’I wish you not to speak of it. I don’t want to think of that horrible scene.’
’If you knew how lonely I was and how unhappy, you would have a little mercy.’
His voice was strangely moved. She could not doubt now that he was sincere.
’You think me a charlatan because I aim at things that are unknown to you. You won’t try to understand. You won’t give me any credit for striving with all my soul to a very great end.’
She made no reply, and for a time there was silence. His voice was different now and curiously seductive.
’You look upon me with disgust and scorn. You almost persuaded yourself to let me die in the street rather than stretch out to me a helping hand. And if you hadn’t been merciful then, almost against your will, I should have died.’
‘It can make no difference to you how I regard you,’ she whispered.
She did not know why his soft, low tones mysteriously wrung her heartstrings. Her pulse began to beat more quickly.
’It makes all the difference in the world. It is horrible to think of your contempt. I feel your goodness and your purity. I can hardly bear my own unworthiness. You turn your eyes away from me as though I were unclean.’
She turned her chair a little and looked at him. She was astonished at the change in his appearance. His hideous obesity seemed no longer repellent, for his eyes wore a new expression; they were incredibly tender now, and they were moist with tears. His mouth was tortured by a passionate distress. Margaret had never seen so much unhappiness on a man’s face, and an overwhelming remorse seized her.
‘I don’t want to be unkind to you,’ she said.
‘I will go. That is how I can best repay you for what you have done.’
The words were so bitter, so humiliated, that the colour rose to her cheeks.
‘I ask you to stay.
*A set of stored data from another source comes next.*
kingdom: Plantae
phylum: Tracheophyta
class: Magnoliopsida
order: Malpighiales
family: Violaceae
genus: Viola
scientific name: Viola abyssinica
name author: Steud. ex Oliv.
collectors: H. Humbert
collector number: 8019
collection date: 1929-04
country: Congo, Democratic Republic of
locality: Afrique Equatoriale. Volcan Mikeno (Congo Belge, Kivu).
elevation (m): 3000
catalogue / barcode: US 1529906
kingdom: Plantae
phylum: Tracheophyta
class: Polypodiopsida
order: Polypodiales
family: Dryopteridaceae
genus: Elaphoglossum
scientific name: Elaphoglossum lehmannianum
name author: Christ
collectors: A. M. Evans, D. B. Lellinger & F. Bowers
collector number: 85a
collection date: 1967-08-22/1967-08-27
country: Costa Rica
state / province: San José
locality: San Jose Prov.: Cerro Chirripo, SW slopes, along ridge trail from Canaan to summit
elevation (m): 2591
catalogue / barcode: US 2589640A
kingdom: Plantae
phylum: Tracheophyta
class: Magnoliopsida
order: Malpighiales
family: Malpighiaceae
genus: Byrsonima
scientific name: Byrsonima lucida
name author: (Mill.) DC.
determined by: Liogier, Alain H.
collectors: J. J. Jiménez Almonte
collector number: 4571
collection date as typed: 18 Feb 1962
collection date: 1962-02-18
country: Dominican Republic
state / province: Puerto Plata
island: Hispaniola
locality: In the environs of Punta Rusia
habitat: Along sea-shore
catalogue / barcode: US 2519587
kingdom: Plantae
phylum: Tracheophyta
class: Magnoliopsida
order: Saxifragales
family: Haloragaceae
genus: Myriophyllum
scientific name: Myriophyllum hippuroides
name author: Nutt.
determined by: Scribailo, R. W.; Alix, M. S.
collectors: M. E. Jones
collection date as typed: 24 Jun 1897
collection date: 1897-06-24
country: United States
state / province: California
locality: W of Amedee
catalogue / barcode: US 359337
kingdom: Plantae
But let us talk of other things.’
For a moment he kept silence. He seemed no longer to see Margaret, and she watched him thoughtfully. His eyes rested on a print of La Gioconda which hung on the wall. Suddenly he began to speak. He recited the honeyed words with which Walter Pater expressed his admiration for that consummate picture.
’Hers is the head upon which all the ends of the world are come, and the eyelids are a little weary. It is a beauty wrought out from within upon the flesh, the deposit, little cell by cell, of strange thoughts and fantastic reveries and exquisite passions. Set it for a moment beside one of those white Greek goddesses or beautiful women of antiquity, and how would they be troubled by this beauty, into which the soul with all its maladies has passed. All the thoughts and experience of the world have etched and moulded there, in that which they have of power to refine and make expressive the outward form, the animalism of Greece, the lust of Rome, the mysticism of the Middle Ages, with its spiritual ambition and imaginative loves, the return of the Pagan world, the sins of the Borgias.’